IRESS’s research was gathered from two separate lender and intermediary surveys of 16 lenders which represent around 80% of the mortgage market, and over 220 intermediaries.

Following scan and attach, intermediary’s second most-wanted requirement of lender technology was an online single status view of all of their cases. However, lender provision of this service dropped in 2016, falling from 52% in 2015 to 44% a year later.

Intermediaries cited inconsistency in the level of services being provided across the industry, with 53% of respondents ranking lender systems as average to very poor for ease of use.

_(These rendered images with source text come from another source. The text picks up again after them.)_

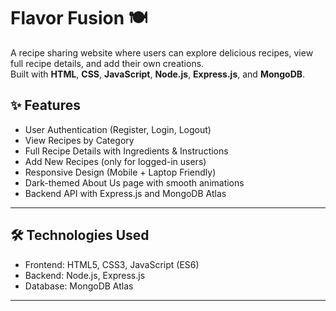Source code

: # Flavor Fusion 🍽️

A recipe sharing website where users can explore delicious recipes, view full recipe details, and add their own creations.  
Built with **HTML**, **CSS**, **JavaScript**, **Node.js**, **Express.js**, and **MongoDB**.


## ✨ Features

- User Authentication (Register, Login, Logout)
- View Recipes by Category
- Full Recipe Details with Ingredients & Instructions
- Add New Recipes (only for logged-in users)
- Responsive Design (Mobile + Laptop Friendly)
- Dark-themed About Us page with smooth animations
- Backend API with Express.js and MongoDB Atlas

---

## 🛠️ Technologies Used

- Frontend: HTML5, CSS3, JavaScript (ES6)
- Backend: Node.js, Express.js
- Database: MongoDB Atlas

---


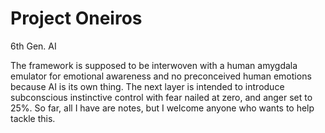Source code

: # Project Oneiros
6th Gen. AI

The framework is supposed to be interwoven with a human amygdala emulator for emotional awareness and no preconceived human emotions because AI is its own thing. The next layer is intended to introduce subconscious instinctive control with fear nailed at zero, and anger set to 25%.
So far, all I have are notes, but I welcome anyone who wants to help tackle this.
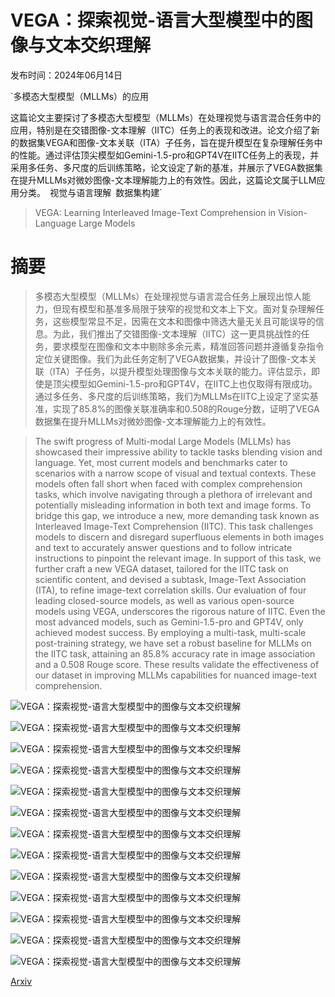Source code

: # VEGA：探索视觉-语言大型模型中的图像与文本交织理解

发布时间：2024年06月14日

`多模态大型模型（MLLMs）的应用

这篇论文主要探讨了多模态大型模型（MLLMs）在处理视觉与语言混合任务中的应用，特别是在交错图像-文本理解（IITC）任务上的表现和改进。论文介绍了新的数据集VEGA和图像-文本关联（ITA）子任务，旨在提升模型在复杂理解任务中的性能。通过评估顶尖模型如Gemini-1.5-pro和GPT4V在IITC任务上的表现，并采用多任务、多尺度的后训练策略，论文设定了新的基准，并展示了VEGA数据集在提升MLLMs对微妙图像-文本理解能力上的有效性。因此，这篇论文属于LLM应用分类。` `视觉与语言理解` `数据集构建`

> VEGA: Learning Interleaved Image-Text Comprehension in Vision-Language Large Models

# 摘要

> 多模态大型模型（MLLMs）在处理视觉与语言混合任务上展现出惊人能力，但现有模型和基准多局限于狭窄的视觉和文本上下文。面对复杂理解任务，这些模型常显不足，因需在文本和图像中筛选大量无关且可能误导的信息。为此，我们推出了交错图像-文本理解（IITC）这一更具挑战性的任务，要求模型在图像和文本中剔除多余元素，精准回答问题并遵循复杂指令定位关键图像。我们为此任务定制了VEGA数据集，并设计了图像-文本关联（ITA）子任务，以提升模型处理图像与文本关联的能力。评估显示，即使是顶尖模型如Gemini-1.5-pro和GPT4V，在IITC上也仅取得有限成功。通过多任务、多尺度的后训练策略，我们为MLLMs在IITC上设定了坚实基准，实现了85.8%的图像关联准确率和0.508的Rouge分数，证明了VEGA数据集在提升MLLMs对微妙图像-文本理解能力上的有效性。

> The swift progress of Multi-modal Large Models (MLLMs) has showcased their impressive ability to tackle tasks blending vision and language. Yet, most current models and benchmarks cater to scenarios with a narrow scope of visual and textual contexts. These models often fall short when faced with complex comprehension tasks, which involve navigating through a plethora of irrelevant and potentially misleading information in both text and image forms. To bridge this gap, we introduce a new, more demanding task known as Interleaved Image-Text Comprehension (IITC). This task challenges models to discern and disregard superfluous elements in both images and text to accurately answer questions and to follow intricate instructions to pinpoint the relevant image. In support of this task, we further craft a new VEGA dataset, tailored for the IITC task on scientific content, and devised a subtask, Image-Text Association (ITA), to refine image-text correlation skills. Our evaluation of four leading closed-source models, as well as various open-source models using VEGA, underscores the rigorous nature of IITC. Even the most advanced models, such as Gemini-1.5-pro and GPT4V, only achieved modest success. By employing a multi-task, multi-scale post-training strategy, we have set a robust baseline for MLLMs on the IITC task, attaining an $85.8\%$ accuracy rate in image association and a $0.508$ Rouge score. These results validate the effectiveness of our dataset in improving MLLMs capabilities for nuanced image-text comprehension.

![VEGA：探索视觉-语言大型模型中的图像与文本交织理解](../../../paper_images/2406.10228/x1.png)

![VEGA：探索视觉-语言大型模型中的图像与文本交织理解](../../../paper_images/2406.10228/x2.png)

![VEGA：探索视觉-语言大型模型中的图像与文本交织理解](../../../paper_images/2406.10228/x3.png)

![VEGA：探索视觉-语言大型模型中的图像与文本交织理解](../../../paper_images/2406.10228/x4.png)

![VEGA：探索视觉-语言大型模型中的图像与文本交织理解](../../../paper_images/2406.10228/x6.png)

![VEGA：探索视觉-语言大型模型中的图像与文本交织理解](../../../paper_images/2406.10228/x7.png)

![VEGA：探索视觉-语言大型模型中的图像与文本交织理解](../../../paper_images/2406.10228/x8.png)

![VEGA：探索视觉-语言大型模型中的图像与文本交织理解](../../../paper_images/2406.10228/x9.png)

![VEGA：探索视觉-语言大型模型中的图像与文本交织理解](../../../paper_images/2406.10228/x10.png)

![VEGA：探索视觉-语言大型模型中的图像与文本交织理解](../../../paper_images/2406.10228/x11.png)

![VEGA：探索视觉-语言大型模型中的图像与文本交织理解](../../../paper_images/2406.10228/x12.png)

![VEGA：探索视觉-语言大型模型中的图像与文本交织理解](../../../paper_images/2406.10228/x13.png)

![VEGA：探索视觉-语言大型模型中的图像与文本交织理解](../../../paper_images/2406.10228/x14.png)

[Arxiv](https://arxiv.org/abs/2406.10228)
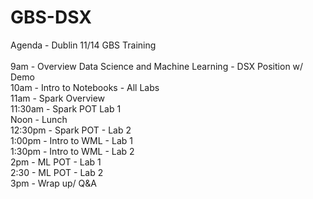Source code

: # GBS-DSX

Agenda - Dublin 11/14 GBS Training<br>
<br>
9am - Overview Data Science and Machine Learning - DSX Position w/ Demo <br>
10am - Intro to Notebooks - All Labs<br>
11am - Spark Overview <br>
11:30am - Spark POT Lab 1<br>
Noon - Lunch<br>
12:30pm - Spark POT - Lab 2<br>
1:00pm - Intro to WML - Lab 1<br>
1:30pm - Intro to WML - Lab 2<br>
2pm - ML POT - Lab 1<br>
2:30 - ML POT - Lab 2<br>
3pm - Wrap up/ Q&A<br>
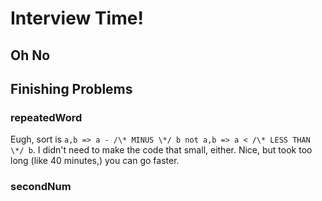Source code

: # Interview Time!

## Oh No

## Finishing Problems

### repeatedWord

Eugh, sort is `a,b => a - /\* MINUS \*/ b not a,b => a < /\* LESS THAN \*/ b`. I didn't need to make the code that small, either. Nice, but took too long (like 40 minutes,) you can go faster.

### secondNum
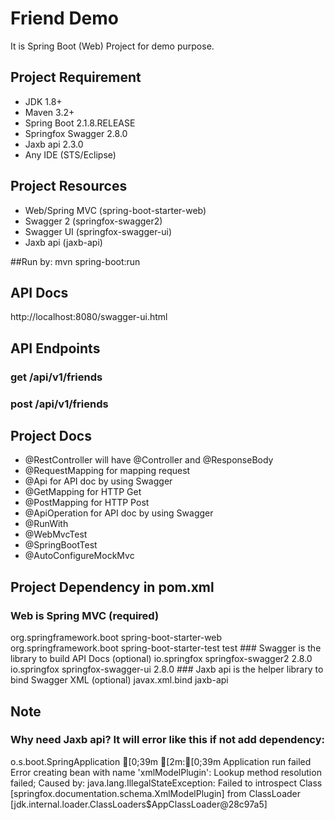 # Friend Demo
It is Spring Boot (Web) Project for demo purpose.

## Project Requirement
- JDK 1.8+
- Maven 3.2+
- Spring Boot 2.1.8.RELEASE
- Springfox Swagger 2.8.0
- Jaxb api 2.3.0
- Any IDE (STS/Eclipse)

## Project Resources
- Web/Spring MVC (spring-boot-starter-web)
- Swagger 2 (springfox-swagger2)
- Swagger UI (springfox-swagger-ui)
- Jaxb api (jaxb-api)

##Run by:
mvn spring-boot:run

## API Docs
http://localhost:8080/swagger-ui.html

## API Endpoints
### get /api/v1/friends
### post /api/v1/friends

## Project Docs
- @RestController will have @Controller and @ResponseBody
- @RequestMapping for mapping request
- @Api for API doc by using Swagger
- @GetMapping for HTTP Get
- @PostMapping for HTTP Post
- @ApiOperation for API doc by using Swagger
- @RunWith
- @WebMvcTest
- @SpringBootTest
- @AutoConfigureMockMvc

## Project Dependency in pom.xml
### Web is Spring MVC (required)
<dependency>
	<groupId>org.springframework.boot</groupId>
	<artifactId>spring-boot-starter-web</artifactId>
</dependency>
<dependency>
	<groupId>org.springframework.boot</groupId>
	<artifactId>spring-boot-starter-test</artifactId>
	<scope>test</scope>
</dependency>
### Swagger is the library to build API Docs (optional)
<dependency>
	<groupId>io.springfox</groupId>
	<artifactId>springfox-swagger2</artifactId>
	<version>2.8.0</version>
</dependency>
<dependency>
	<groupId>io.springfox</groupId>
	<artifactId>springfox-swagger-ui</artifactId>
	<version>2.8.0</version>
</dependency>
### Jaxb api is the helper library to bind Swagger XML (optional)
<dependency>
	<groupId>javax.xml.bind</groupId>
	<artifactId>jaxb-api</artifactId>
</dependency>


## Note
### Why need Jaxb api? It will error like this if not add dependency:
o.s.boot.SpringApplication              [0;39m [2m:[0;39m Application run failed
Error creating bean with name 'xmlModelPlugin': Lookup method resolution failed;
Caused by: java.lang.IllegalStateException: Failed to introspect Class [springfox.documentation.schema.XmlModelPlugin] from ClassLoader [jdk.internal.loader.ClassLoaders$AppClassLoader@28c97a5]
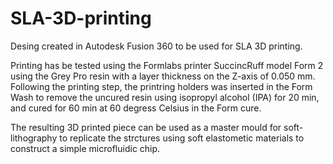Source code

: # SLA-3D-printing
Desing created in Autodesk Fusion 360 to be used for SLA 3D printing.

Printing has be tested using the Formlabs printer SuccincRuff model Form 2 using the Grey Pro resin with a layer thickness on the Z-axis of 0.050 mm. 
Following the printing step, the printring holders was inserted in the Form Wash to remove the uncured resin using isopropyl alcohol (IPA) for 20 min, and cured for 60 min at 60 degress Celsius in the Form cure. 

The resulting 3D printed piece can be used as a master mould for soft-lithography to replicate the strctures using soft elastometic materials to construct a simple microfluidic chip.


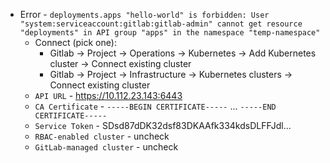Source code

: *  Error - `deployments.apps "hello-world" is forbidden: User "system:serviceaccount:gitlab:gitlab-admin" cannot get resource "deployments" in API group "apps" in the namespace "temp-namespace"`
    * Connect (pick one):
        * Gitlab -> Project -> Operations -> Kubernetes -> Add Kubernetes cluster -> Connect existing cluster
        * Gitlab -> Project -> Infrastructure -> Kubernetes clusters -> Connect existing cluster
    * `API URL` - https://10.112.23.143:6443
    * `CA Certificate` - `-----BEGIN CERTIFICATE-----` ... `-----END CERTIFICATE-----`
    * `Service Token` - SDsd87dDK32dsf83DKAAfk334kdsDLFFJdl...
    * `RBAC-enabled cluster` - uncheck
    * `GitLab-managed cluster` - uncheck
 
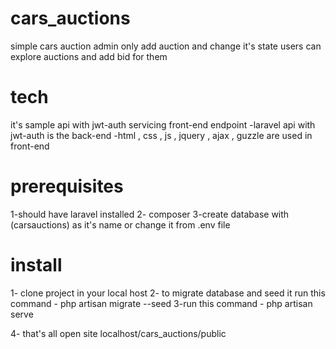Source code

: # cars_auctions
simple cars auction admin only add auction and change it's state users can explore auctions and add bid for them 

# tech 
it's sample api with jwt-auth servicing front-end endpoint 
-laravel api with jwt-auth is the back-end 
-html , css , js , jquery , ajax , guzzle are used in front-end 

# prerequisites
1-should have laravel installed 
2- composer 
3-create database with (carsauctions) as it's name or change it from .env file

# install
1- clone project in your local host 
2- to migrate database and seed it run this command
    - php artisan migrate --seed
3-run this command 
    - php artisan serve

4- that's all open site localhost/cars_auctions/public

Despite these findings, there were improvements recorded by Iress. The provision of system generated automated email updates more than doubled compared with last year, with 69% lenders offering this facility up from 33% in 2015. In addition, half of lenders now support product and rate switch transactions online for intermediaries and their clients.

Intermediary and lender expectations were also misaligned when it came to predictions for the mortgage market this year. Just over half of intermediaries believe that the application process will take longer in 2016, in stark contrast to 68% of lenders who think that the process will be shorter.

The report said: “This reflects one of the principal findings of this survey; lender systems do not match intermediary wishes. With further regulatory change coming into force expect intermediaries will be looking to see improvements in lender systems to reduce application processing times over the next 12 months.”